L’opération avait été un franc succès. Une bonne occasion de mener la réflexion plus loin. "La clé dans le recrutement, c’est la rencontre. Rien ne vaut le contact direct en présentiel", assure Delphine Brosseaud. Avec les EDC, le Rasso échafaude l’idée d’un forum, qui permettrait à des anciens et des chefs scouts de rencontrer des cadres ou des dirigeants d’entreprises. Un "carrefour de rencontres" doublé d’ateliers de formations animés par des recruteurs, comme savoir rédiger un CV ou se préparer à un entretien d’embauche. Des tables rondes animeront également ces deux journées, sur l’importance du scoutisme dans la vie professionnelle. "On vous aide à vous insérer et on vous accompagne pour être scout au bureau", résume Delphine Brosseaud. Carrefour, Pink mobility, entreprise de champagne, accompagnement scolaire avec Alveus… Tous les secteurs de métier seront représentés, avec une forte présence du secteur associatif. "Cela n’a rien d’étonnant, le milieu associatif se retrouve dans les valeurs du scoutisme", analyse-t-on au Rasso.

Des couteaux suisses

De quelles valeurs parle-t-on, au juste ? "D’enracinement et de simplicité", répond Pierre Guillet, du tac au tac. La liste de compétences développées dans cette vie rude, sur les chemins ou dans la forêt, au service des autres, n’est pas exhaustive : "Les chefs scouts ont des niveaux de responsabilité qu’on ne retrouve nulle part ailleurs. Gérer le budget (environ 10 000 euros) d’un camp à 20 ans n’a rien d’anodin." Les entreprises cherchent avant tout à valoriser des "soft-skills" (savoir-être) chez les jeunes talents qu’elles recrutent. Il semble que le scoutisme permette de cocher un bon nombre de cases. "Dans leurs activités, ils apprennent la fiabilité, le travail en équipe, la communication, la débrouillardise et l’écoute des anciens. Il y a un vrai besoin pour eux de retrouver ces valeurs au travail et de donner du sens à leur expérience professionnelle."

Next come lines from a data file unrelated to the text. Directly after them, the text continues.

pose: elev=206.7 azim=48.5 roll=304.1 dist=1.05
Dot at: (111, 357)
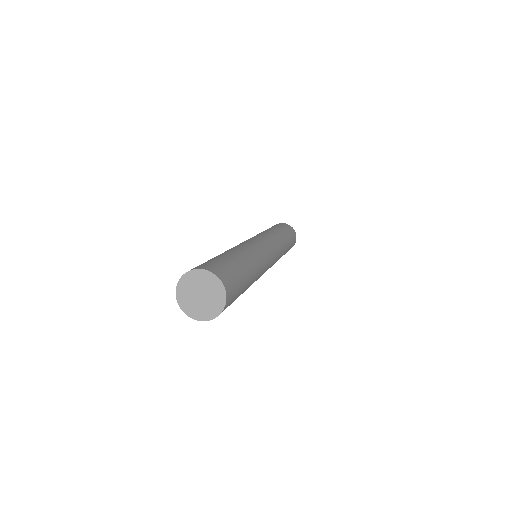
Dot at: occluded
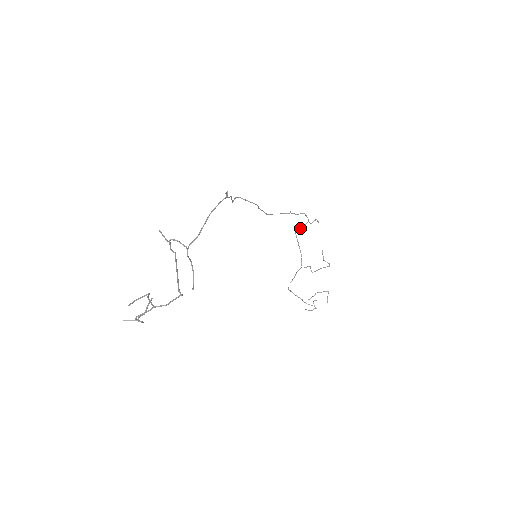
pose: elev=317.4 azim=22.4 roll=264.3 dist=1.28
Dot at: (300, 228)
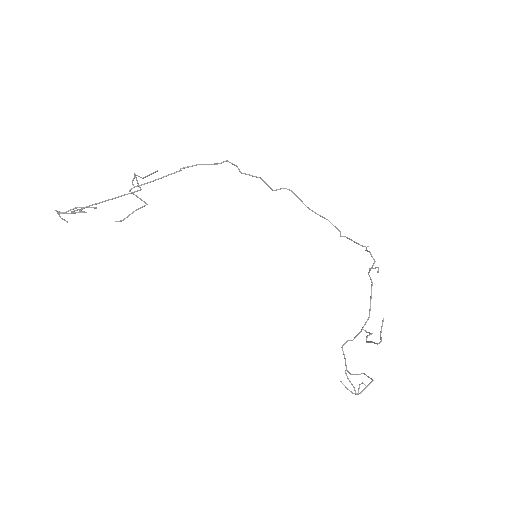
Dot at: (368, 272)
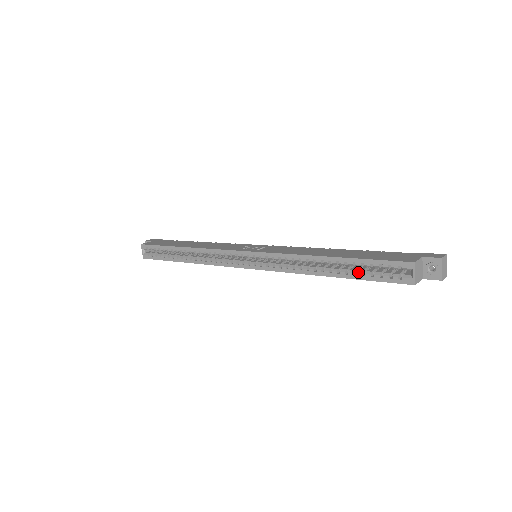
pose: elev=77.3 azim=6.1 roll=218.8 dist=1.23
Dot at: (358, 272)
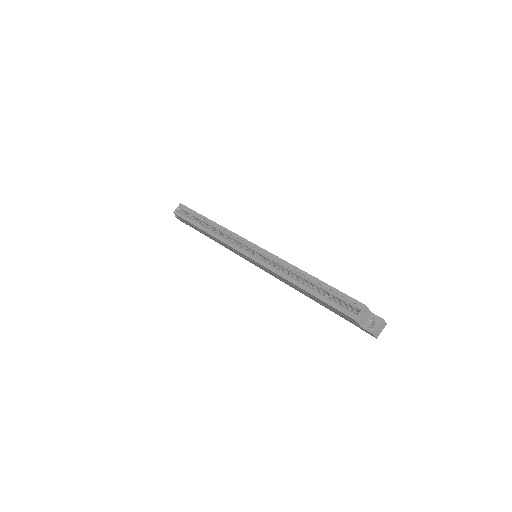
Dot at: (323, 294)
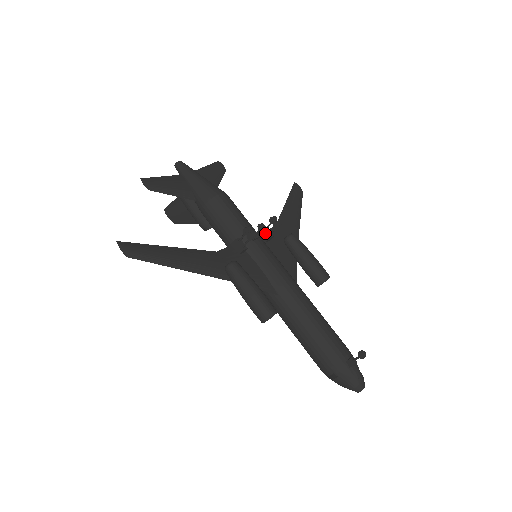
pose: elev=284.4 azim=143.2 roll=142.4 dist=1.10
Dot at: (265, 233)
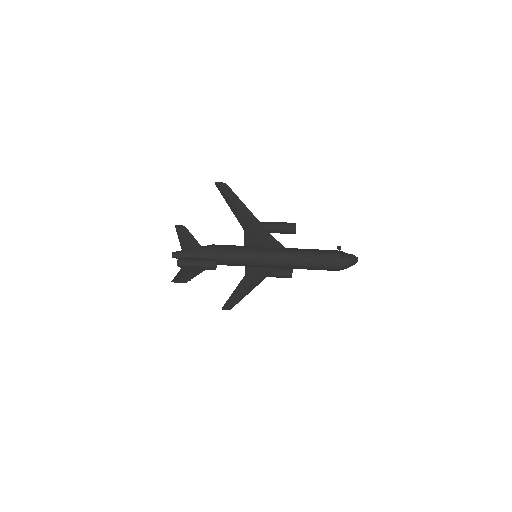
Dot at: occluded
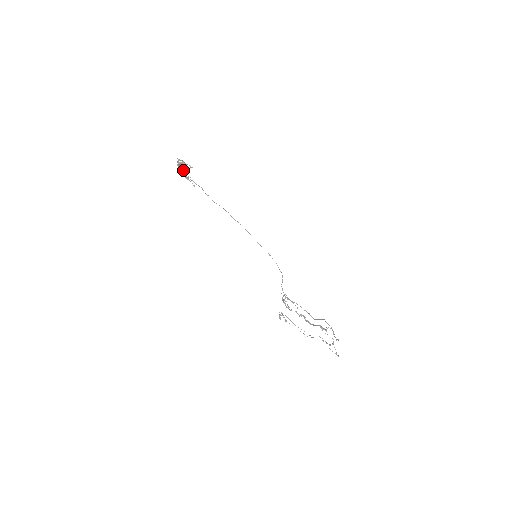
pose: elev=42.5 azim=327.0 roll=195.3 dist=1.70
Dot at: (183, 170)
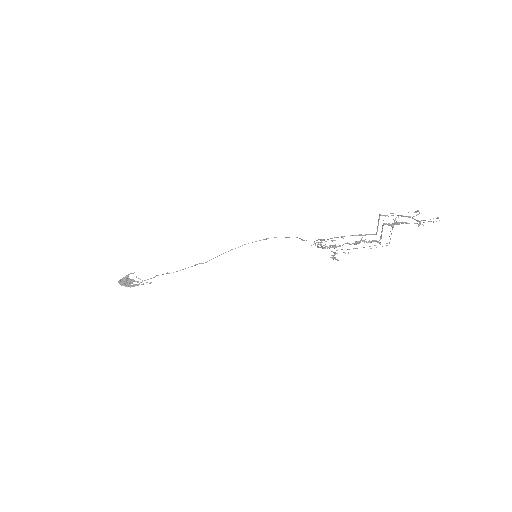
Dot at: (129, 283)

Des données que confirme cette étude réalisée en septembre 2024 par l’IFOP : 73% des personnes interrogées avaient alors estimé que leur expérience scoute avait été un atout durant leur entretien. Par ailleurs, 40% des anciens scouts ont connu une période de chômage, plus de 20 points de moins que le grand public. "Ces jeunes s’adaptent facilement et ce sont de vrais couteaux suisses, reprend le patron des EDC, passé par toutes les étapes du scoutisme et qui sera présent au forum avec sa casquette d’entrepreneur. Ils ont une capacité à gérer des situations très différentes facilement. Ce sont des managers très jeunes et ils ont le sens du concret. Ils sont bons pour affronter des vies chahutées et c’est ce que recherche un recruteur, à l’heure où les entreprises traversent des changements d’ampleur, notamment avec l’IA. Ils ne doivent pas cacher cette expérience. Cela leur profitera."